(this was published previously in the Macon Telegraph)
Being in the middle of a record economic crisis presents a rare learning opportunity. Several books are worthwhile for those seeking to understand what just happened.
Too Big to Fail by Andrew Ross Sorkin details the action of the Fed under Benanke and Treasury under Paulson during the crisis period between August and December. While Geitner as head of the New York Fed was also featured the central player of this crisis was Hank Paulson.
Monumental decisions involving billions of dollars of assets were made in days, sometimes hours. Both Paulson and Geitner had a sense that the market was due for a correction long before the crisis hit, but they probably did not see it coming as fast and as broad as it did. Bernanke noted that just as there are no atheists in foxholes there are no ideologues in economic crisis either. Neither Republicans or Democrats wanted to bail out Wall Street , but the crisis dictated actions that were against the grain of capitalists of both parties.

★ ★ ★ ★ ★ ★ ★

[Task 1]
Answer these questions using the review of books on the economic crisis.
(a) In which newspaper was the review previously published?
(b) Who is the author of Too Big to Fail?
(c) What did Bernanke say there are none of in an economic crisis?
[Task 2] Render this sentence from the review of books on the economic crisis in Spanish: "Monumental decisions involving billions of dollars of assets were made in days, sometimes hours."
[Task 3] Extend the review of books on the economic crisis by writing the paragraph that would come after its final sentence.
The rows that follow are separate material and have nothing to do with the review of books on the economic crisis.

[Extracted information]
★ ★ ★ ★ ★ ★ ★

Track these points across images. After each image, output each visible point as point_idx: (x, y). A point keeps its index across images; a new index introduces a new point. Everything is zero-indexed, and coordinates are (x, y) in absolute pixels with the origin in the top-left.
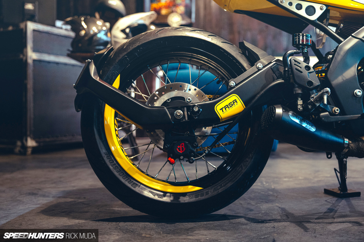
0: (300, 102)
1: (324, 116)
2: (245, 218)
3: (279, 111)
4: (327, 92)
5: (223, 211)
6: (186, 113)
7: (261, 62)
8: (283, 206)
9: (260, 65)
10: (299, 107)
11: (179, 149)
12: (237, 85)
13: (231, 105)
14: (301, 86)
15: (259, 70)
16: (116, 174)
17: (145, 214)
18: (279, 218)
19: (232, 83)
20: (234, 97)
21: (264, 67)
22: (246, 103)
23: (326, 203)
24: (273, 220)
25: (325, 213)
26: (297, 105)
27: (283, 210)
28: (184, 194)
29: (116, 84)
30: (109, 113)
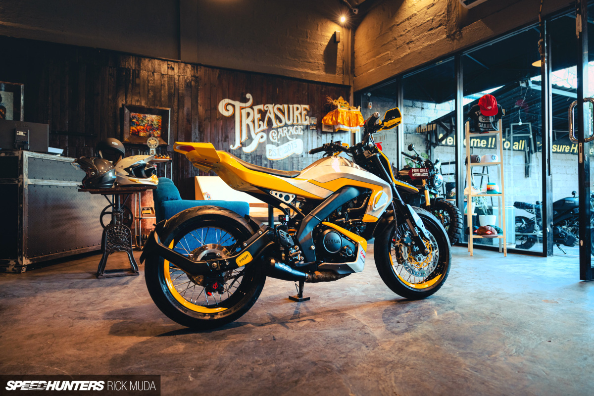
0: (283, 255)
1: (296, 264)
2: (251, 323)
3: (273, 261)
4: (300, 253)
5: (239, 320)
6: (219, 264)
7: (261, 230)
8: (269, 312)
9: (260, 232)
10: (283, 258)
11: (214, 286)
12: (248, 245)
13: (245, 258)
14: (283, 246)
15: (260, 235)
16: (174, 305)
17: (187, 327)
18: (270, 321)
19: (245, 244)
20: (247, 253)
21: (262, 233)
22: (253, 256)
23: (292, 307)
24: (266, 323)
25: (294, 314)
26: (282, 256)
27: (270, 315)
28: (216, 314)
29: (171, 246)
30: (167, 263)
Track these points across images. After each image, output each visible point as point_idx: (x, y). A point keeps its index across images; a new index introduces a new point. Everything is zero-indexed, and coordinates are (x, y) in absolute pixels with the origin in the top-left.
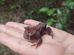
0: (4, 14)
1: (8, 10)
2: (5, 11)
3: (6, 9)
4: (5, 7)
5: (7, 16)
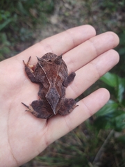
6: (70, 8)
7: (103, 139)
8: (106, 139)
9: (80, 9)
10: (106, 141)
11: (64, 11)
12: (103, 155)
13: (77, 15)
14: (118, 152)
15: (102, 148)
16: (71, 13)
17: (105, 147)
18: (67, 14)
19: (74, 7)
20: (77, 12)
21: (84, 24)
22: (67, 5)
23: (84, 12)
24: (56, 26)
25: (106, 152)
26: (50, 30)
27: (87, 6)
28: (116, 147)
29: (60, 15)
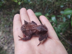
0: (5, 17)
1: (10, 13)
2: (7, 14)
3: (8, 12)
4: (8, 11)
5: (8, 19)
6: (4, 39)
7: (63, 39)
8: (62, 38)
9: (6, 35)
10: (64, 39)
11: (4, 42)
12: (69, 41)
13: (8, 37)
14: (68, 35)
15: (66, 41)
16: (6, 39)
17: (66, 39)
18: (6, 41)
19: (4, 37)
20: (7, 37)
21: (13, 35)
22: (2, 40)
23: (8, 34)
24: (9, 47)
25: (68, 40)
26: (9, 51)
27: (6, 32)
28: (66, 35)
29: (5, 44)
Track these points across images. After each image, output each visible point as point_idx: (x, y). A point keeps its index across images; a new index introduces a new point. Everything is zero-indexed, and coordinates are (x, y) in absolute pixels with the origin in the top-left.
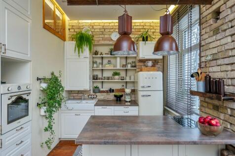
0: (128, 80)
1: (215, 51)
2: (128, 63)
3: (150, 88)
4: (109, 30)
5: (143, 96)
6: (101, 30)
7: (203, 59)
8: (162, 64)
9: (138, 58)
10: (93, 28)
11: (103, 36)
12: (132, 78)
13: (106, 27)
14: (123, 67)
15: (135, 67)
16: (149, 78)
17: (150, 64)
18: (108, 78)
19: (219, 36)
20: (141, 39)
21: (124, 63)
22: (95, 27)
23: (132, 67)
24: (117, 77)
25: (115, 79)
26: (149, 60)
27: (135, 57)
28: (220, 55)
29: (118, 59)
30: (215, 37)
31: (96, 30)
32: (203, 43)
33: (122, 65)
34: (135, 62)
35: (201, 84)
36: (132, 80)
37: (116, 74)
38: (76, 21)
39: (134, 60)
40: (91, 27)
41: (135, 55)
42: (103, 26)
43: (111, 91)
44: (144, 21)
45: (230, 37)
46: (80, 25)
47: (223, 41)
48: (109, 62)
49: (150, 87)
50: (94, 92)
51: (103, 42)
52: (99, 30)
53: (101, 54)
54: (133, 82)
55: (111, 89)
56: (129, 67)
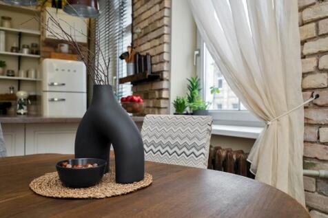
1: (146, 24)
2: (24, 47)
3: (63, 86)
9: (43, 38)
12: (32, 73)
14: (12, 51)
15: (37, 53)
16: (63, 70)
17: (65, 48)
19: (149, 5)
20: (50, 4)
21: (15, 45)
23: (32, 53)
27: (39, 36)
28: (150, 29)
30: (146, 6)
32: (136, 14)
33: (10, 48)
34: (36, 46)
36: (32, 77)
39: (35, 41)
41: (38, 33)
45: (158, 6)
47: (153, 11)
49: (64, 84)
54: (34, 82)
56: (25, 53)
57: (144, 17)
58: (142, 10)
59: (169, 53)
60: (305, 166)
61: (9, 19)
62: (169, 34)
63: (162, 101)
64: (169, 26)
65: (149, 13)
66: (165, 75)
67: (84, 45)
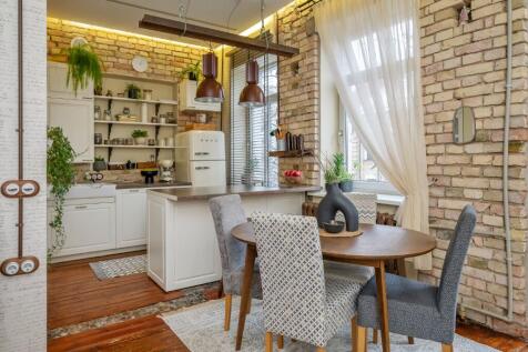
0: (162, 145)
1: (294, 107)
2: (161, 117)
4: (127, 51)
5: (199, 168)
6: (112, 48)
7: (283, 115)
8: (219, 120)
9: (179, 108)
10: (94, 41)
11: (115, 60)
12: (171, 141)
13: (122, 44)
14: (152, 122)
15: (174, 122)
16: (207, 140)
17: (203, 118)
18: (126, 142)
19: (298, 91)
20: (187, 76)
21: (154, 115)
22: (98, 40)
23: (168, 122)
24: (141, 140)
25: (137, 144)
26: (203, 112)
27: (175, 106)
29: (145, 107)
30: (293, 92)
31: (101, 46)
32: (282, 96)
33: (150, 118)
34: (172, 115)
35: (282, 143)
36: (170, 146)
37: (138, 134)
38: (56, 20)
39: (171, 110)
40: (90, 38)
41: (174, 103)
42: (116, 41)
43: (129, 166)
44: (191, 46)
45: (306, 95)
46: (65, 29)
47: (301, 98)
48: (126, 112)
49: (207, 153)
50: (96, 168)
51: (115, 72)
52: (106, 47)
53: (109, 94)
54: (173, 150)
55: (129, 162)
56: (163, 122)
57: (291, 100)
58: (289, 94)
59: (319, 134)
60: (430, 222)
61: (150, 91)
62: (319, 119)
63: (314, 173)
64: (319, 112)
65: (297, 99)
66: (316, 152)
67: (217, 113)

★ ★ ★ ★ ★ ★ ★

[Expected output 1]
(a) The Macon Telegraph
(b) Andrew Ross Sorkin
(c) Ideologues

[Expected output 2] Se tomaron decisiones monumentales que involucraban miles de millones de dólares en activos en cuestión de días, a veces de horas.

[Expected output 3]
Paulson worked tirelessly to find appropriate merger partners for weak players like Merrill Lynch, Wachovia, and Lehman. He almost had Barclays ready to buy Lehman when the British Financial Services Authority ( FSA) refused to approve the acquisition/merger because of the risk it brought to the British financial system.
Lehman was singular in the fact that it was not acquired or bailed out and thus had to go bankrupt. Part of this was timing; Congress was just in no mood to bail out a Wall Street player. Part of the reason was George Bush’s cousin who worked for Lehman and his brother Jeb’s association with the firm. Such close political relations probably worked against the interests of the firm.
In retrospect bailing our Lehman’s may have forestalled the panic that engulfed the rest of the system. With Bear Sterns gone and now Lehman’s gone, depositors wondered who was next and there began a run of the other banks like J.P Morgan and Morgan Stanley.
While Paulson’s association with Goldman was suspect the fact was he had to severe his tie and sell his stock ($485 million worth) in order to take his job at Treasury. Since his actions were so scrutinized he was careful to avoid even conversations that would indicate favoritism toward his old firm.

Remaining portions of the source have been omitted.